RECORDS FOR THIS TASK Start Marker

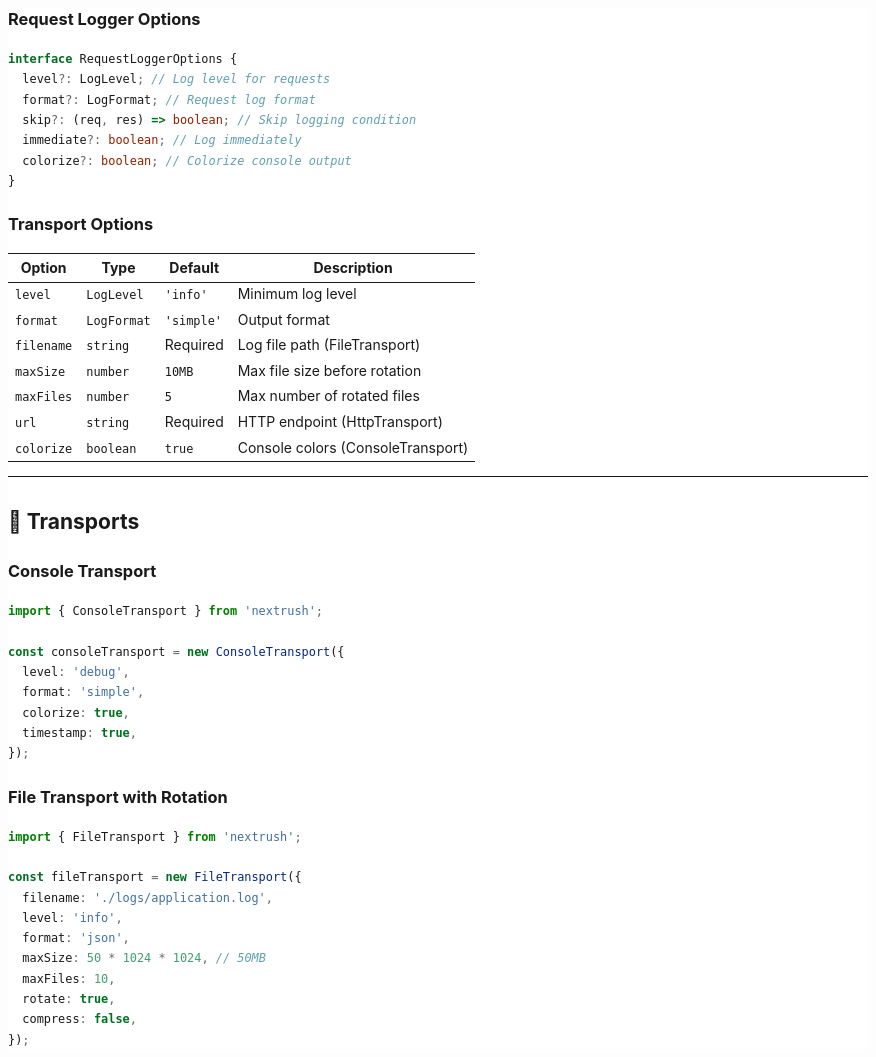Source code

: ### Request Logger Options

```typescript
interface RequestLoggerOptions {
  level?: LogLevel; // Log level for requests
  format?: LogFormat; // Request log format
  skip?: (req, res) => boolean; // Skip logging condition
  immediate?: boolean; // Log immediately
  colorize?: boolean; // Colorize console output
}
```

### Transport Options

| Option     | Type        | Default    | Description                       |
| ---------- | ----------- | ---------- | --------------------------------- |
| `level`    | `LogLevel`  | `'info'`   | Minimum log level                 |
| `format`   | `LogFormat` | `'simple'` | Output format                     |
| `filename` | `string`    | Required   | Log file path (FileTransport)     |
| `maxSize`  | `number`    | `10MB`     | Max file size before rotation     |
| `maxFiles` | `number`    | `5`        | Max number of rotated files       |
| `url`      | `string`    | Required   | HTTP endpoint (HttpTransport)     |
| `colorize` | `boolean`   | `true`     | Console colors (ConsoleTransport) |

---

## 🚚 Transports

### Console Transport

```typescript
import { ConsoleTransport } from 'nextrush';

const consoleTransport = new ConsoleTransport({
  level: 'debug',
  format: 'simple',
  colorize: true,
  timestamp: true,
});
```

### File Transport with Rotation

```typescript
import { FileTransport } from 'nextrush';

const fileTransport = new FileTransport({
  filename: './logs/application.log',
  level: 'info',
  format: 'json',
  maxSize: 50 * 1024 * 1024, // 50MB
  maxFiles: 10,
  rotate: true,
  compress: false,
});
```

RECORDS FOR THIS TASK End Marker
RECORDS FOR THIS TASK Start Marker

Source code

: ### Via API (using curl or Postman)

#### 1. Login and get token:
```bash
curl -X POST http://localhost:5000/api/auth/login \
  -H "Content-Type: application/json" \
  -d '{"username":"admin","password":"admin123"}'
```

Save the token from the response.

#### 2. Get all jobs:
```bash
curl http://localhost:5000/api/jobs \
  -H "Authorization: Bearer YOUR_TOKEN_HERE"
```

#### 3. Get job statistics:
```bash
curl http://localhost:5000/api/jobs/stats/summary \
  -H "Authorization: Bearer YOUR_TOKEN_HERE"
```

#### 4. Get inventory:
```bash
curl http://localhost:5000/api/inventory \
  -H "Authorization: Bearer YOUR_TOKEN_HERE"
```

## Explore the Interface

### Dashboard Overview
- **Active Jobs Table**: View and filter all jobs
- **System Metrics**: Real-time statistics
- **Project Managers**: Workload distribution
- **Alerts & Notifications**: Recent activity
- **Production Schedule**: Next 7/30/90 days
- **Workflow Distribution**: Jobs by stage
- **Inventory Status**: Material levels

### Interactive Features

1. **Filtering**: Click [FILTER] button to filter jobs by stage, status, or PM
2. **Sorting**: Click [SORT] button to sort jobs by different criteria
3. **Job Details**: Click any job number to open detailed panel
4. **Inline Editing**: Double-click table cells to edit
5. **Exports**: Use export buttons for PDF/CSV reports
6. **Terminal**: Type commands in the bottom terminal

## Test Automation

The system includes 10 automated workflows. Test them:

RECORDS FOR THIS TASK End Marker
RECORDS FOR THIS TASK Start Marker

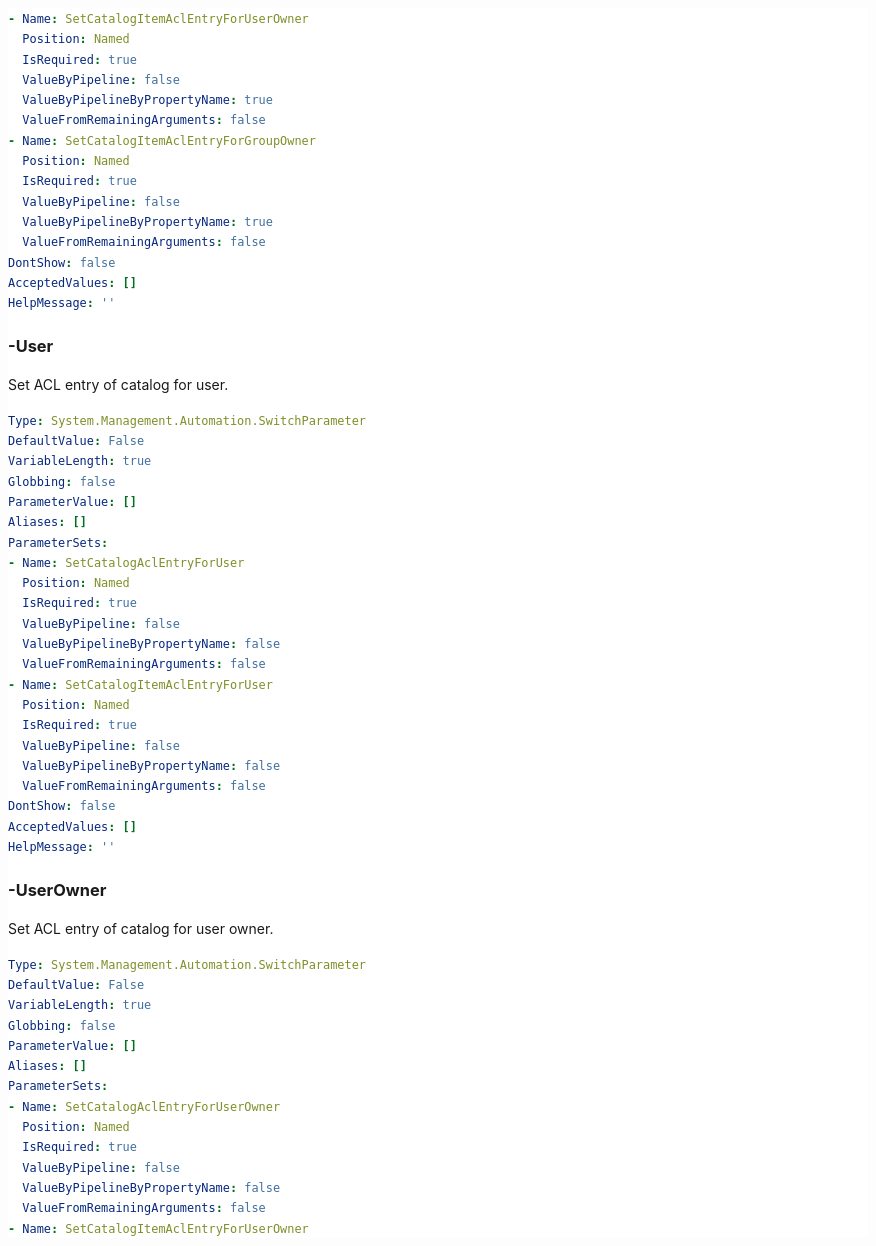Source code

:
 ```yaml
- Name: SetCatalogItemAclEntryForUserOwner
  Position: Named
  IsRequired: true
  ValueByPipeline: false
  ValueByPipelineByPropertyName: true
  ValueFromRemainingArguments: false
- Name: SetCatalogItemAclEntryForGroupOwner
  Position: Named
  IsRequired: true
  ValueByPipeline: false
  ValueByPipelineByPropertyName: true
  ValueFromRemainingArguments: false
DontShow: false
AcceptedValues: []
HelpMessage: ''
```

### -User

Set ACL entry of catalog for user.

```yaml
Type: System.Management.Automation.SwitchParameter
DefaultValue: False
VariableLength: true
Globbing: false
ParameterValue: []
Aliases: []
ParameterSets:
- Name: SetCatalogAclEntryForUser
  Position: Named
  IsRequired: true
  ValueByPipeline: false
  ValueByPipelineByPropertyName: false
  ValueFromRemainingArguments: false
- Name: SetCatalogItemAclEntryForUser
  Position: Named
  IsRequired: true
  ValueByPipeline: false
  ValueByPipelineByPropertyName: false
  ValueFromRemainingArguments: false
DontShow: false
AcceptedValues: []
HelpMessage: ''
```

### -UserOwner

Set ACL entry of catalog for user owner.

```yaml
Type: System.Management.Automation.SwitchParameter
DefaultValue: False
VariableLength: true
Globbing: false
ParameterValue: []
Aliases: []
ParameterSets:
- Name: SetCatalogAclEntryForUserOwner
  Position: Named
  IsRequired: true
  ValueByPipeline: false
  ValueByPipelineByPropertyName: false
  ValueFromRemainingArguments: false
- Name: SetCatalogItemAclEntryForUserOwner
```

RECORDS FOR THIS TASK End Marker

» PROBLEM DETAILS
Lines containing the word "colorize" are to be pulled from the records and copied.

» OUTPUT
  colorize?: boolean; // Colorize console output
| `colorize` | `boolean`   | `true`     | Console colors (ConsoleTransport) |
  colorize: true,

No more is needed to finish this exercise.